STORED DATA
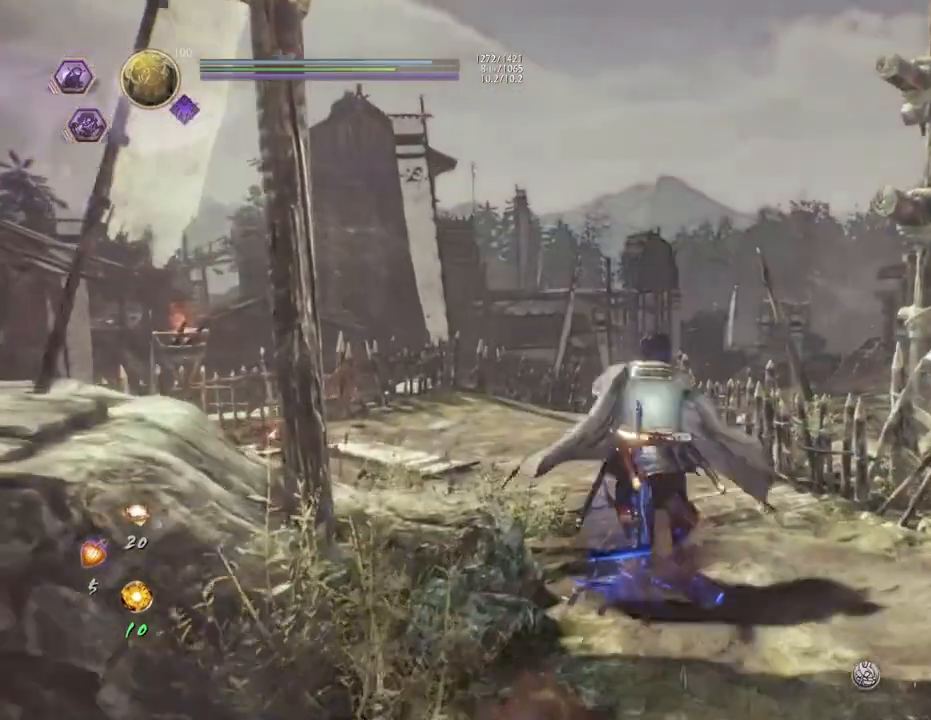
{"buttons": ["CIRCLE", "R1"], "left_stick": "up", "right_stick": "center", "events": [[100, "CIRCLE", "up"], [133, "CIRCLE", "down"]]}
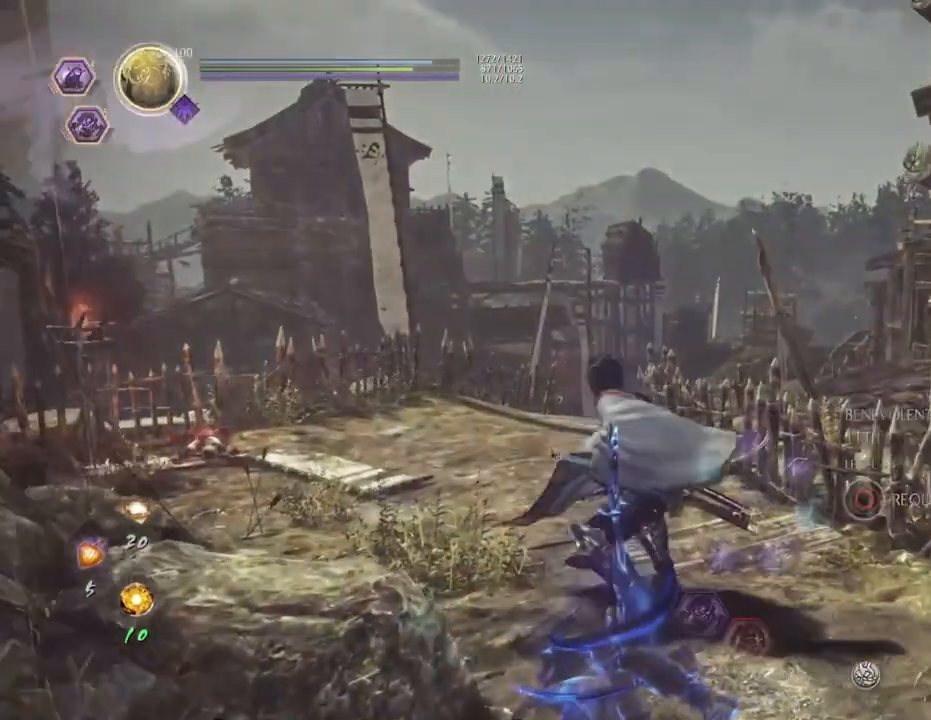
{"buttons": [], "left_stick": "center", "right_stick": "center", "events": [[250, "left_stick", "center"], [317, "CIRCLE", "up"], [317, "R1", "up"]]}
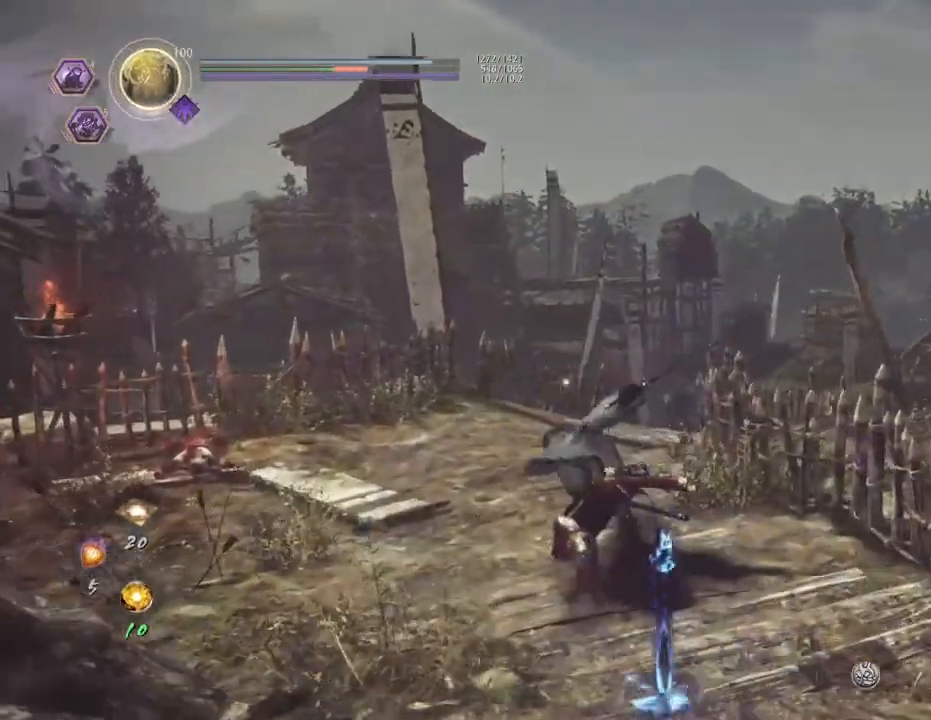
{"buttons": ["R1"], "left_stick": "up-left", "right_stick": "center", "events": [[150, "left_stick", "up-left"], [167, "CROSS", "down"], [250, "CROSS", "up"], [250, "left_stick", "center"], [333, "R1", "down"], [350, "CIRCLE", "down"], [383, "left_stick", "up-left"], [467, "CIRCLE", "up"]]}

YOUR INSTRUCTIONS
Retype everything in the material word for word, minus pictures.

RESULT OF THE EXERCISE
{"buttons": ["CIRCLE", "R1"], "left_stick": "up", "right_stick": "center", "events": [[100, "CIRCLE", "up"], [133, "CIRCLE", "down"]]}
{"buttons": [], "left_stick": "center", "right_stick": "center", "events": [[250, "left_stick", "center"], [317, "CIRCLE", "up"], [317, "R1", "up"]]}
{"buttons": ["R1"], "left_stick": "up-left", "right_stick": "center", "events": [[150, "left_stick", "up-left"], [167, "CROSS", "down"], [250, "CROSS", "up"], [250, "left_stick", "center"], [333, "R1", "down"], [350, "CIRCLE", "down"], [383, "left_stick", "up-left"], [467, "CIRCLE", "up"]]}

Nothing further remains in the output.